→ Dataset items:
··········

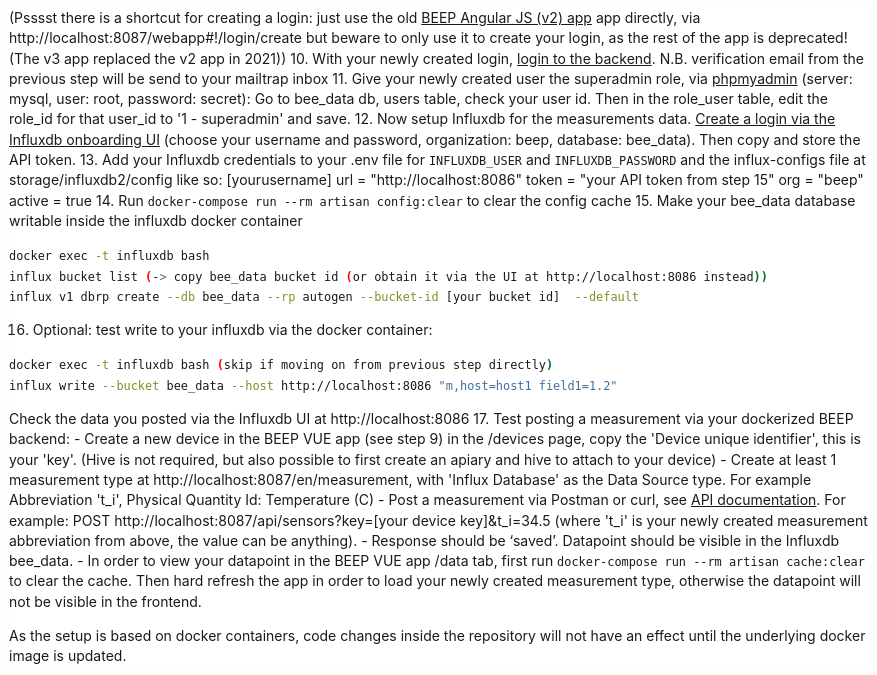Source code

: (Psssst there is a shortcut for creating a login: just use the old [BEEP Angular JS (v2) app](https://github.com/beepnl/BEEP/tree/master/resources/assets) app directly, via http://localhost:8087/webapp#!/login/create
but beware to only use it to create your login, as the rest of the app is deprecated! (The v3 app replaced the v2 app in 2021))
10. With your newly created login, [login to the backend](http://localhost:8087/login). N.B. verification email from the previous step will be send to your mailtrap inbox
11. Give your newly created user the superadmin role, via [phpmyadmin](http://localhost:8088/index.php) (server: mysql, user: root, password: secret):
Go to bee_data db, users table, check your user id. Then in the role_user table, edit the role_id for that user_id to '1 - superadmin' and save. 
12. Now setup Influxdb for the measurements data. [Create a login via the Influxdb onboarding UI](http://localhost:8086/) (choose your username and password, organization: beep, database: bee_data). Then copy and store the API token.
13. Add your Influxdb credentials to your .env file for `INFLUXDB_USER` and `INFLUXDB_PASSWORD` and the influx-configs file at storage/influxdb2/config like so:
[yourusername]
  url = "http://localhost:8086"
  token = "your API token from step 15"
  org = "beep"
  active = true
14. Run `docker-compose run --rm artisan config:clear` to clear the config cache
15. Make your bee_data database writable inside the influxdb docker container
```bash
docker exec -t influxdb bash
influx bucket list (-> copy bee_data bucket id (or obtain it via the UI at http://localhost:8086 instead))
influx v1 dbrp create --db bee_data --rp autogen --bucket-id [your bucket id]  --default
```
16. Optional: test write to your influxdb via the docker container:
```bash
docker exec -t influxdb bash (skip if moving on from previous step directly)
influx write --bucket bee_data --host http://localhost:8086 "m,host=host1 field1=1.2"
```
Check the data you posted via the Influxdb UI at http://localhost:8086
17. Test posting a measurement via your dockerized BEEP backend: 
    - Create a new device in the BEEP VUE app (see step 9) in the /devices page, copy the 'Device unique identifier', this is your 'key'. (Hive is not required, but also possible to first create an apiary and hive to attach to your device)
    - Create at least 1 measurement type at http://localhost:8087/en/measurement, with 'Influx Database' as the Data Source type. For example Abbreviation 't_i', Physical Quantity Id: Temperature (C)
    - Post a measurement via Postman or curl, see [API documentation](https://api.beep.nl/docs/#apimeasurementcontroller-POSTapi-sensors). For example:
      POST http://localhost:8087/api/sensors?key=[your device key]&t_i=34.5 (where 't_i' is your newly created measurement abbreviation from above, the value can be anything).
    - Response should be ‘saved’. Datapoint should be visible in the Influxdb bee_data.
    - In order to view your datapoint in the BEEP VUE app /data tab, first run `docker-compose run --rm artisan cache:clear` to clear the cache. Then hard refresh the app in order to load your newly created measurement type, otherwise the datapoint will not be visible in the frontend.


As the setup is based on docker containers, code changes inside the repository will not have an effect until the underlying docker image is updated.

··········

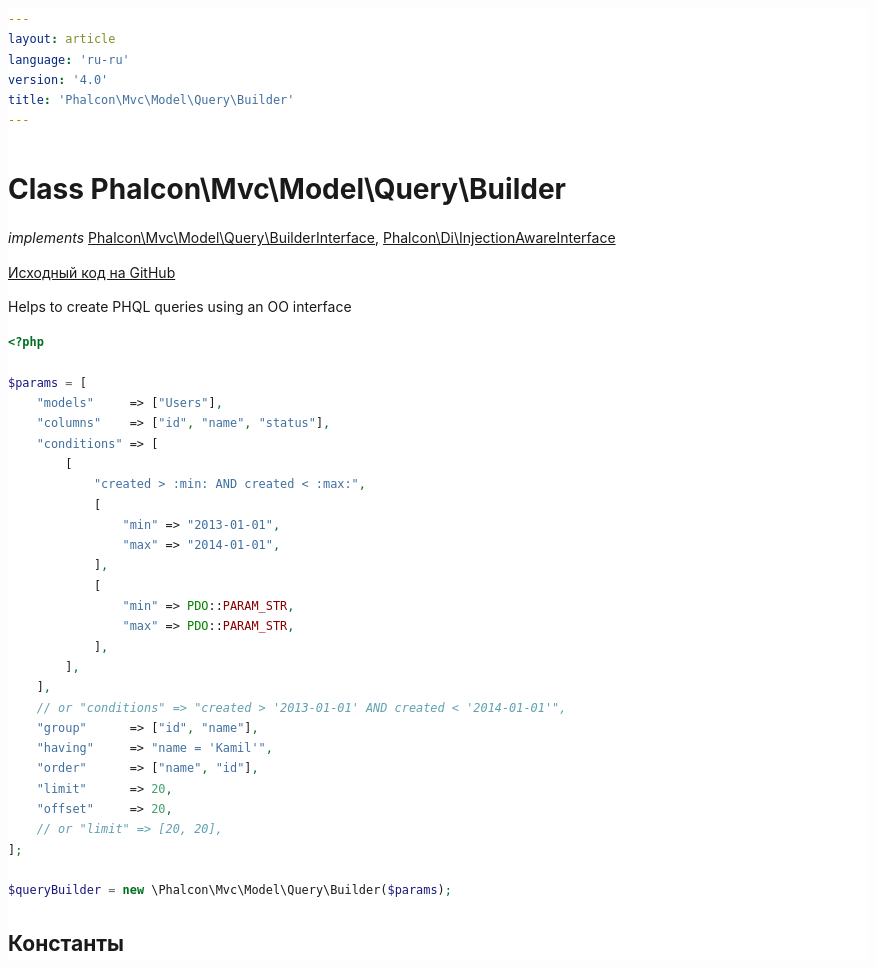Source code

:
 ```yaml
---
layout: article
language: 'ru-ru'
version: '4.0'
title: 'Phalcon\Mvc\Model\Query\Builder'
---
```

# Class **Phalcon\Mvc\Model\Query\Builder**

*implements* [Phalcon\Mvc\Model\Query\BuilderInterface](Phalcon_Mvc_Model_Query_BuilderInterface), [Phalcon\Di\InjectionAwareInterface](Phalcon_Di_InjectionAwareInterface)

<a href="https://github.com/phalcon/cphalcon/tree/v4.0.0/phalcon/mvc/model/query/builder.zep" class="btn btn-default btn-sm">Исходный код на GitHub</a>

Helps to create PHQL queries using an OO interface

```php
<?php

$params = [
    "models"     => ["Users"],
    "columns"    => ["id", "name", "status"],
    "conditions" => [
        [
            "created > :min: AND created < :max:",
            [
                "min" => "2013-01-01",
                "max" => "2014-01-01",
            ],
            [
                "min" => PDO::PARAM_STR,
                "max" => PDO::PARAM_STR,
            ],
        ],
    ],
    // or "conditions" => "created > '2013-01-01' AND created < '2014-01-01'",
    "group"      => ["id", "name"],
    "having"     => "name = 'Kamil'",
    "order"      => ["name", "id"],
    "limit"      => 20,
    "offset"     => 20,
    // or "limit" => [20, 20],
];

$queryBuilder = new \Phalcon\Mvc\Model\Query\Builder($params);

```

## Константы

··········

→ Work instructions: Where a line of the entries above holds the word "first", return that line.

→ Task response:
    - Create a new device in the BEEP VUE app (see step 9) in the /devices page, copy the 'Device unique identifier', this is your 'key'. (Hive is not required, but also possible to first create an apiary and hive to attach to your device)
    - In order to view your datapoint in the BEEP VUE app /data tab, first run `docker-compose run --rm artisan cache:clear` to clear the cache. Then hard refresh the app in order to load your newly created measurement type, otherwise the datapoint will not be visible in the frontend.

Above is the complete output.